Celebrated: guide dogs like Penelope give their handlers independence and companionship. Photo: KATIE MARTIN

AMONG the celebrations during last week’s International Guide Dog Day on Wednesday, 28 April was an important lesson for pet dog owners.

Regional team leader for Guide Dogs Victoria in Bendigo Justin Marshall said the organisation is calling on lockdown puppy owners to familiarise themselves and their pups with proper ‘petiquette’.

“Petiquette is basically etiquette for your dog and what you need to do when you see a guide dog coming,” he said. “It is building on not distracting the [guide] dog.

“If you see a guide dog user coming towards you make sure you put your dog on a short lead [and] move off the footpath to let them go by.

“It’s just basic manners, that’s what we’re after,” Mr Marshall said.

Distractions like these happen “all the time” to 27-year-old Mel Stephens, who makes up part of the 40 percent of handlers who have experienced an increase in such situations while out with their guide dogs in the last year, as reported by Guide Dogs Victoria.

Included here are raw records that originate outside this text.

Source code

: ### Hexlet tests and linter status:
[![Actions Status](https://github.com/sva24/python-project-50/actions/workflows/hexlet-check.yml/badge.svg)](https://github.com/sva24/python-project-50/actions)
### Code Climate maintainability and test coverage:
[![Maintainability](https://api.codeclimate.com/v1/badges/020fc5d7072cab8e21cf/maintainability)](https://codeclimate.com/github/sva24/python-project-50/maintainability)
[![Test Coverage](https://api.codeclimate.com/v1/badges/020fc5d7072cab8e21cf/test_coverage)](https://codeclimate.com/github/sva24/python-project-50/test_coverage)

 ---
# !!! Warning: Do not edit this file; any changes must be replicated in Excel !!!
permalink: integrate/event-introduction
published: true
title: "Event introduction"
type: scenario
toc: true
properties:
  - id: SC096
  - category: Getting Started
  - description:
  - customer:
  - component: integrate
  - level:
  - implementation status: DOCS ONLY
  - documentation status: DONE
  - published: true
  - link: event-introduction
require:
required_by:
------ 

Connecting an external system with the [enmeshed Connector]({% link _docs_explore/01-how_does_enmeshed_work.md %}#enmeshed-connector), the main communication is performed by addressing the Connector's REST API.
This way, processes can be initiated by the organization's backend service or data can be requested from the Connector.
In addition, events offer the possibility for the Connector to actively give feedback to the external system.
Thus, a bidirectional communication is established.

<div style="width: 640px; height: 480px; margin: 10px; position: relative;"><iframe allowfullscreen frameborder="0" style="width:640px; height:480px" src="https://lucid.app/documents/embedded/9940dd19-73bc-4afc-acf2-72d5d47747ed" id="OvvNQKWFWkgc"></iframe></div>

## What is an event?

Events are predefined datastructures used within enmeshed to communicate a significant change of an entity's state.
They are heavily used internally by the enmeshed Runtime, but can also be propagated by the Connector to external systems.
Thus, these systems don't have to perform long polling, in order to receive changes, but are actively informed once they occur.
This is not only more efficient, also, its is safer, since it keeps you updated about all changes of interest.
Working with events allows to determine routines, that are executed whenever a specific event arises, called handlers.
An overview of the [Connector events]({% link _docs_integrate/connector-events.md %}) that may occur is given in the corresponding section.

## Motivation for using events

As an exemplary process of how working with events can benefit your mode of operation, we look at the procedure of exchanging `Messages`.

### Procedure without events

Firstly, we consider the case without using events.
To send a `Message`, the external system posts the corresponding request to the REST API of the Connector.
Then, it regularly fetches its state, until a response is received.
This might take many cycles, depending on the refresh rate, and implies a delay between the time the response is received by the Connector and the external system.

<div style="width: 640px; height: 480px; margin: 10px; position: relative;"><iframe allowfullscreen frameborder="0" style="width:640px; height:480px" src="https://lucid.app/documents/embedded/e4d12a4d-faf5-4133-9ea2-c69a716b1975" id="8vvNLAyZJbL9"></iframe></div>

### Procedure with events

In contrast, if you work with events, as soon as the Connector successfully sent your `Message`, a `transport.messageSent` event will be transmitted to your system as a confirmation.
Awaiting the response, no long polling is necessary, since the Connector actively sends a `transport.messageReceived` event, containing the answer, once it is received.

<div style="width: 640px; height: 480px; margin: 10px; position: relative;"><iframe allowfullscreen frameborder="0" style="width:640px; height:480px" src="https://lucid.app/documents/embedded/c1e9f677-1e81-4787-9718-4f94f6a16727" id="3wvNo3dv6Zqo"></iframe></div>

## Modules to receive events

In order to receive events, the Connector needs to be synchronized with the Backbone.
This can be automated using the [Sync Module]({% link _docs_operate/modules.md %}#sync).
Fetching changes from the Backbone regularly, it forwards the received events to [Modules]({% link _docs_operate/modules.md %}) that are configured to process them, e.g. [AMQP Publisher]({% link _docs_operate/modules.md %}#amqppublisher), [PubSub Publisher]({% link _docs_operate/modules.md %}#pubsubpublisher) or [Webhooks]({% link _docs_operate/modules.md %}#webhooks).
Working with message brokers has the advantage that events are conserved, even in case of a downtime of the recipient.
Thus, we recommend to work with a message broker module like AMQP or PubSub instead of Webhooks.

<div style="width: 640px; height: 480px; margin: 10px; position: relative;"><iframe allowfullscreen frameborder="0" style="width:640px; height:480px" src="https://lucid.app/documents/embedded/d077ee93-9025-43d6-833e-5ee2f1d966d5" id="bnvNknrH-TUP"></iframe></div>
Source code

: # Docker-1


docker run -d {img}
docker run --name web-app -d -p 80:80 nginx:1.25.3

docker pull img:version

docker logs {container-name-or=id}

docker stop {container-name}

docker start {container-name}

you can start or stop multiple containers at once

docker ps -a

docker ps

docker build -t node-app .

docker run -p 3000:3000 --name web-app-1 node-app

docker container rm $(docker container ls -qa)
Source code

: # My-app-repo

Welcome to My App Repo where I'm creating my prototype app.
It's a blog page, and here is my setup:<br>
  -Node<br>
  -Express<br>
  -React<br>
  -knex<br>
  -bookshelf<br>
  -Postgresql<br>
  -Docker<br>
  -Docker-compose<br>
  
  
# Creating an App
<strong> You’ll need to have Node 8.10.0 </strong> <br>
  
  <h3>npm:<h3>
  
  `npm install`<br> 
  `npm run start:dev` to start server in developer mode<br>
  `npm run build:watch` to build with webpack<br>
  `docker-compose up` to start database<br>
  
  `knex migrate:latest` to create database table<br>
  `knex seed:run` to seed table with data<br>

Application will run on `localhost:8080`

While Ms Stephens, her mother and her previous guide dog were lost at a train station, the family were approached by a member of the public who tried taking charge of the situation.

“We were travelling through Southern Cross Station in Melbourne one time and we were getting lost and someone actually came up to my mum and said ‘I’ll show you which way to go’ and grabbed her dog’s harness and tried to pull her by the dog,” she said.

“That happens all the time, people come up to you and start patting your dog. I used to work in the city and I’d be sitting on a train and I’d put my hand down to pat my dog myself and there’d be all these hands already on the dog.

“I’m very to the point and I think it’s important to make people understand that these are working dogs, these are not cute Labradors.

“It takes six months to train them and six weeks to ruin them, so I want people to know that when they see a person with a guide dog, talk to the person first.

“We get a lot less communication from the public when we’re travelling with our white canes than we do with our dogs. Learn to treat the dogs like you treat the cane, like it’s not there, because at the end of the day the dog can’t understand what you’re saying. We can.

“If we’re lost it’s us that need the guidance, not the dog.”